In all cases the use of some sort of padding in the jaws and tail cup need be nothing more than scrap leather or similar synthetics.

The steel bracket on the head stock probably came from some sort of automotive gizmo; all I know is that I fabricated it just for this project. There was more stuff for gear heads in my dad’s garage than wood workers; in fact we spent more time working on cars than anything else.

FYI, the mortise are all hand done, drill holes, cut with coping saw and chisel to final fit, we had nothing fancy, just like it was done in the old days. The first table saw we had (I was about 10 at that time) was hand built completely from wood, I believe it was made by my uncle Luther; he was one of these old time carpenters, in fact I have his hand miter box, that is antique but cuts better than some power miters. The oak for this project was the worst warped stuff you could imagine, most of it started as 4x4s and worked down until it was straight and dimensional. So now for those who asked for more details I hope that it satisfactory, I’m sure that plans do exist somewhere for a pro-cradle, just where I do not know. I have used mine just 3 times, the Winchester 41-410 and to clean up checkering on 2 other rifles, just too many other projects to complete..

Thanks for the interest and looking…………

6 thoughts on “Checkering Cradle

  1. Thank you I enjoyed studying your Checking Cradle I didnt like the one that Brownells offers and have been looking around to see if anyone had made one that differed from the above. Yours is truely a work of art in itself and a true gunner’s need! Thank you for the materials list and will build one myself with as much reclaimed materials I can find! You should see my shop use to have 17,500 square feet in an old warehouse now I purchased an old indoor range and rehabbing it,,,,, Thanks Again

    Donald Cole
    (AKA Duke)

  2. I’m building one. Refinish and checkering is my retired business. Seems to be a dying artform.

    Bob Roskuski
    RR Woodworking

  3. Just down loaded the pics and layout. I don’t have oak but I do have a goodly supply of cherry and black walnut….will get to it as time allows. Thanks, G. Paul Shaw, Jr. MD (retired)

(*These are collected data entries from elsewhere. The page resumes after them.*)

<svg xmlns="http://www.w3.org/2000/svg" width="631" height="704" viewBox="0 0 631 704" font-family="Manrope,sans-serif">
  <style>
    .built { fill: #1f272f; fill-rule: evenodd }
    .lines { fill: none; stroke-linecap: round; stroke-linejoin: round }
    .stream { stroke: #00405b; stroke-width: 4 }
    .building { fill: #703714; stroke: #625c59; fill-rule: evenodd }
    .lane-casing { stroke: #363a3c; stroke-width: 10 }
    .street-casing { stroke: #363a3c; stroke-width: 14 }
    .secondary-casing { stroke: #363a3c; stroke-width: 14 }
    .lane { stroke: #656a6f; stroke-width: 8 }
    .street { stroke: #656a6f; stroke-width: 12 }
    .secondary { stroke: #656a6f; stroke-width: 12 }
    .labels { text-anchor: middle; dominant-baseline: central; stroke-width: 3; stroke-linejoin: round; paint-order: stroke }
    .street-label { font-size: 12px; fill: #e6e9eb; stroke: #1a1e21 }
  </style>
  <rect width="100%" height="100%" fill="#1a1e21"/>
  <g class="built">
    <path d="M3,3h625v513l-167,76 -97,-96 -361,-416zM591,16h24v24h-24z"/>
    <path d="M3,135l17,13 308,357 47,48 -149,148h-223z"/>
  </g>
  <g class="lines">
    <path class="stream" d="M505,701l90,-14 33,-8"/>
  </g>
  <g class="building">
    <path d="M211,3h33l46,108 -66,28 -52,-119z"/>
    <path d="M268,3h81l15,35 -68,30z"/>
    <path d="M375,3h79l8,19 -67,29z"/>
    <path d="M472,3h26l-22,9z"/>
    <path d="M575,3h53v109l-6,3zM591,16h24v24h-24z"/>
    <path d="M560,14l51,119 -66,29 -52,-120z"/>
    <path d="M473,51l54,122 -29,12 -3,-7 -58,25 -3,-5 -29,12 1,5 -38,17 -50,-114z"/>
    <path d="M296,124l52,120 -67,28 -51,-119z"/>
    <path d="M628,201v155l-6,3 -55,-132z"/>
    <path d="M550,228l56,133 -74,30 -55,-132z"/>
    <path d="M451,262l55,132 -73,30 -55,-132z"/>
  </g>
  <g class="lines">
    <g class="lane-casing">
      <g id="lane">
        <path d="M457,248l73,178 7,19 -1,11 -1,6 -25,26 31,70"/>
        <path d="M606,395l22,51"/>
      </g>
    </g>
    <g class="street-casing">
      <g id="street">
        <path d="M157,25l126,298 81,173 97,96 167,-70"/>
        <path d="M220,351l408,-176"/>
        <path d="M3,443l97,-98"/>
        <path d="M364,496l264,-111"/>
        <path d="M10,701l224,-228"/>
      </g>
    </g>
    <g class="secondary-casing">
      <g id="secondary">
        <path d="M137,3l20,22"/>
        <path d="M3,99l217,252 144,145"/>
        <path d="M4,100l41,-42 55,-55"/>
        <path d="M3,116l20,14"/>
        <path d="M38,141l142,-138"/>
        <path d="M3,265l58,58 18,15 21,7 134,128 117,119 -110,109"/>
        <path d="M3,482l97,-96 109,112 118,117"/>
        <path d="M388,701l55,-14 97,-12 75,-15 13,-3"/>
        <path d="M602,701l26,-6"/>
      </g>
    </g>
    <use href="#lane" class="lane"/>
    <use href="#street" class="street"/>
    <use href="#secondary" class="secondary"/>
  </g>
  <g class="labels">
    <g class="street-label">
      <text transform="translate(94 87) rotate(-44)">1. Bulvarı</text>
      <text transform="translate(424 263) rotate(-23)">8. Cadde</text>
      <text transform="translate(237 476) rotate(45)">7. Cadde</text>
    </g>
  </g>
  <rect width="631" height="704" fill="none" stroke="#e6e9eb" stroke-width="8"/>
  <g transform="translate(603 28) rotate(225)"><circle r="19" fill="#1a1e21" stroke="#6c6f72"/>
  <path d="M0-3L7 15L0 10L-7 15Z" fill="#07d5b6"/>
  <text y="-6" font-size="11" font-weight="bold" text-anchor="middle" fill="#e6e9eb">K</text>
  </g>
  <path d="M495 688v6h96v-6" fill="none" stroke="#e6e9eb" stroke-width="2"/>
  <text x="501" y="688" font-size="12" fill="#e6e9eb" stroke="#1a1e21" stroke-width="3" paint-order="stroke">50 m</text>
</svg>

  4. Rick, Gol-Dangit everytime I come and look thru your blog, I get Inspired to try and do the same. And, Like you… may take years but eventually I will get there, like with the cleaning cradle. Sure how was I to realize my prone stock will need a modified butt piece… Lol.

    But this chechering cradle looks to be a project I am in need of to do some rasping/modifing of a thumbhole prone stock.

    My Point is you sure do know to make the stuff the right way and with class and craftsmanship.. I always look forwards to finding something new here. Please keep up the great work and posting the pics..

    Your “Nordakoton” friend.

    Rod Vigsol
    Fargo ND

  5. Hi Rick,

    I came across your website while searching for cradle plans, and I just finished mine about an hour ago. I admit that I made some changes, mainly I used a single 2 x 4 that was eight feet long, had it cut in half, using one half for the beam, and cutting the other parts from the second half. I think it turned out pretty good, and I am going to try to put it to use in the next week or so. Thank You for publishing your idea, and for making it easy so that even someone like myself could put it together.

    William B

  6. Best looking cradle I’ve seen. I particularly like the method you’ve used to secure the buttstock, and the selection of wood, even though it sounds as though it wasn’t a matter of choice. Oak is sturdy and looks good, even unfinished.
    Thanks for sharing this with everyone.